Kritik von allen Seiten
Der Entwurf für ein neues Radio- und Fernsehgesetz, den der Bundesrat in die Vernehmlassung geschickt hat, stösst auf Kritik. Weder die SRG noch private TV-Stationen sind zufrieden. Einzig die Privatradios der Deutschschweiz äussern sich positiv.
Die SRG begrüsst zwar die Verankerung des Service public im Gesetzesentwurf. Die einschränkenden Bestimmungen gehen ihr jedoch zu weit. «Die SRG würde sich kaum mehr bewegen können», sagte Generaldirektor Armin Walpen.
Als problematisch erachtet er insbesondere das geplante Sponsoring-Verbot. Viele Unternehmen seien nur an einem Sponsoring von Kultur- oder Sportanlässen interessiert, wenn zugleich ein Mediensponsoring möglich sei. Ein Verbot hätte damit direkte Auswirkungen auf die Veranstaltungen, sagte Walpen.
Kritik äusserte er auch an der vorgesehenen Einschränkung bei Spartenprogrammen. Die vielfältigen Interessen des Publikums und die damit einher gehende Notwendigkeit der Segmentierung würden im Gesetzesentwurf nicht berücksichtigt.
Enttäuschung bei den Privaten
Ganz anders beurteilen private TV-Sender die Situation. Telesuisse, der Verband Schweizerischer Privatfernsehen, reagiert «mit Bestürzung». Das vom Bundesrat angestrebte Ziel einer «dualen Medienlandschaft» werde klar verfehlt. Der Gesetzesentwurf sei «inakzeptabel».

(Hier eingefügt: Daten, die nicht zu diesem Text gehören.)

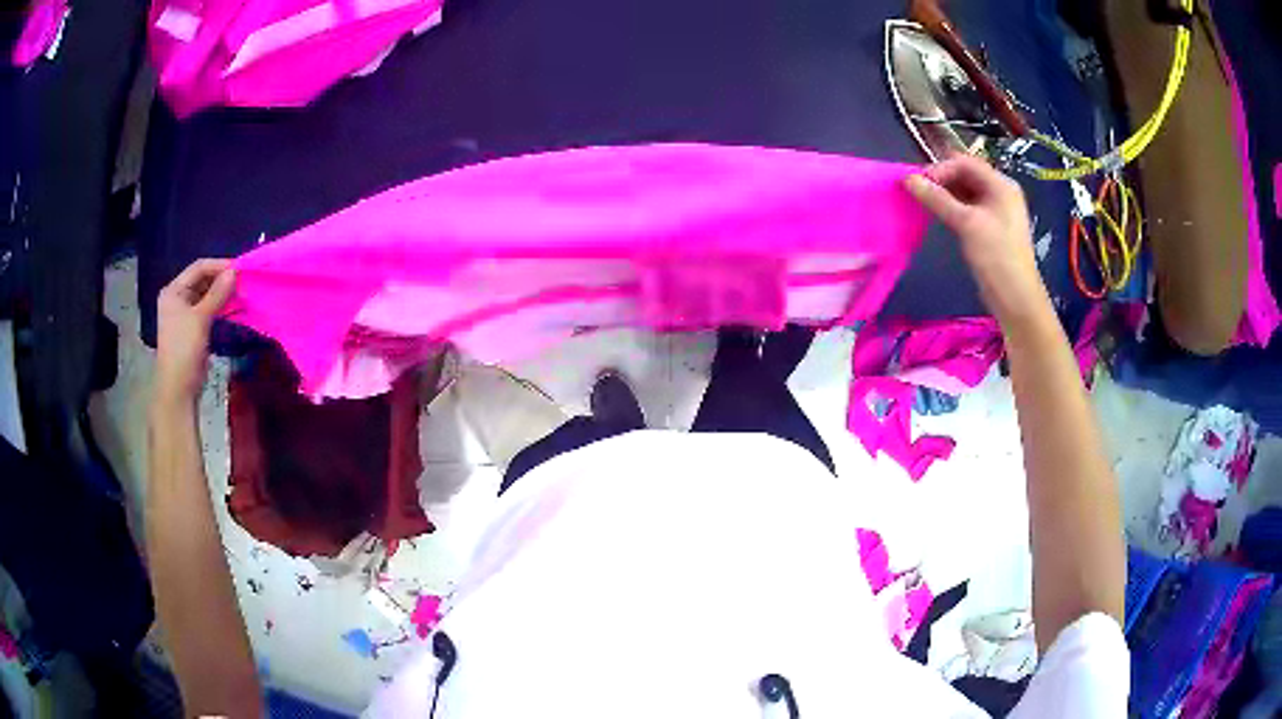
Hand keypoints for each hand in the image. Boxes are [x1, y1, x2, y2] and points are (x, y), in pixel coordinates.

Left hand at [155, 259, 234, 406]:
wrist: (179, 387)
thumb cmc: (184, 349)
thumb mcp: (201, 318)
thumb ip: (217, 293)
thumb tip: (235, 271)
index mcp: (173, 291)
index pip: (198, 268)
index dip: (219, 266)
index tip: (240, 269)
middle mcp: (177, 297)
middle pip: (202, 279)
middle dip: (221, 279)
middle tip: (242, 281)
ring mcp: (184, 313)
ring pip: (206, 294)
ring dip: (222, 293)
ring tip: (241, 293)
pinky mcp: (193, 326)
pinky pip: (208, 308)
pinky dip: (220, 305)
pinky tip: (233, 306)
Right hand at [905, 154, 1051, 329]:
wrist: (1016, 298)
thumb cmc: (996, 256)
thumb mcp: (966, 223)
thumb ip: (937, 199)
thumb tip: (908, 178)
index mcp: (1001, 185)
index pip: (965, 162)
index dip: (940, 168)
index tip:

Die Westschweizer Lokalradios befürchten ihrerseits, die Streichung ihres Anteils an Konzessionsgebühren bedeute für gewisse Lokalsender den Tod, wie Pierre Steulet, Präsident der Westschweizer Lokalradios, sagte. Das Gesetz gefährde die Qualität des Informationsangebotes für die Regionen und öffne den ausländischen Konkurrenten die Türen.

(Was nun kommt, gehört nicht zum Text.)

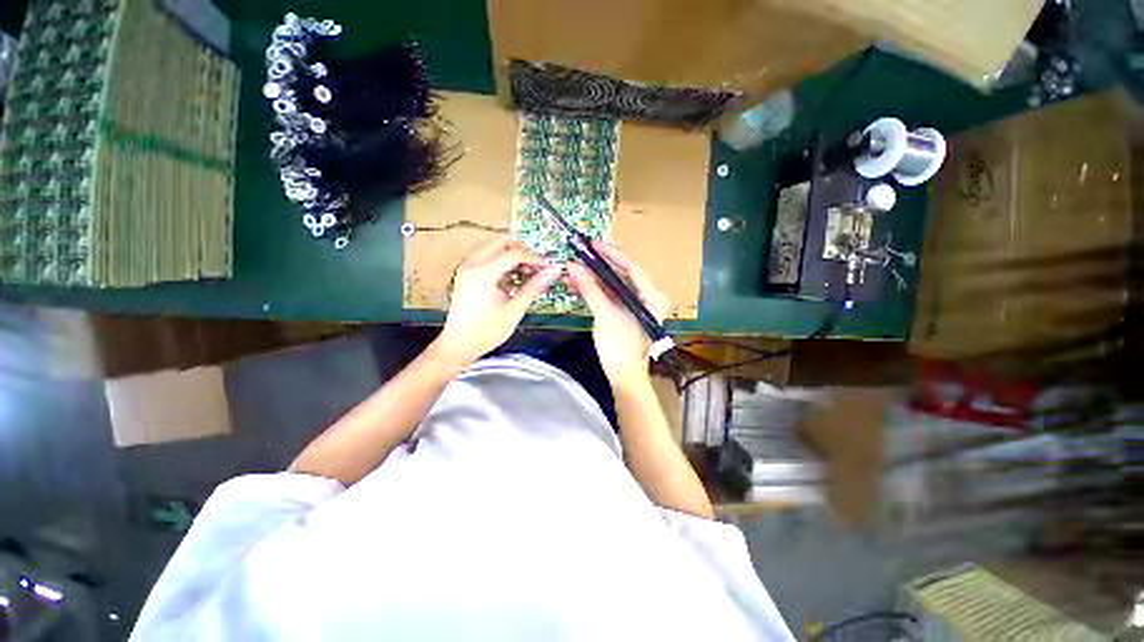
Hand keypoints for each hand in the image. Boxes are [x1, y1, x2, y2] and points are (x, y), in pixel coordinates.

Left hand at [433, 236, 559, 367]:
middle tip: (538, 265)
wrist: (459, 345)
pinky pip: (488, 257)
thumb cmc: (485, 332)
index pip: (514, 253)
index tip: (548, 267)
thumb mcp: (514, 310)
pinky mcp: (466, 274)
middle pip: (502, 242)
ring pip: (495, 248)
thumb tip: (551, 272)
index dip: (535, 258)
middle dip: (523, 251)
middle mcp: (472, 265)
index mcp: (483, 273)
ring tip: (528, 273)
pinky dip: (503, 263)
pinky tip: (513, 278)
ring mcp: (467, 268)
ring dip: (513, 256)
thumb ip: (534, 288)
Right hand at [566, 242, 667, 388]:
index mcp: (651, 296)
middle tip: (581, 254)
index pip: (632, 267)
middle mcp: (648, 297)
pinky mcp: (626, 313)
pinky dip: (596, 291)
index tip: (593, 245)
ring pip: (615, 285)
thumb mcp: (605, 315)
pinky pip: (611, 296)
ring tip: (575, 270)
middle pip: (623, 274)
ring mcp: (637, 306)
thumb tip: (573, 266)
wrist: (624, 376)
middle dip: (600, 266)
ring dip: (595, 278)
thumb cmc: (620, 346)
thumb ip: (590, 289)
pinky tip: (579, 285)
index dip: (611, 254)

Davor fürchten sich die privaten Radiostationen in der Deutschschweiz nicht. Der Verband Schweizer Privatradios begrüsse die Stossrichtung des Entwurfs, sagte Verbandspräsident Günter Heuberger. Insbesondere die Werbebeschränkungen für die SRG würden positiv beurteilt.
Verschiedene Fragen, so auch jene der Konzessionsgebühren, müssten noch diskutiert werden, räumte er ein. Aber anders als in der Romandie und im Tessin wären die Deutschschweizer Lokalradios laut Heuberger durch die Streichung des Gebührenanteils nicht gefährdet. Die Sender in Berggebieten erhielten zudem weiterhin Gelder.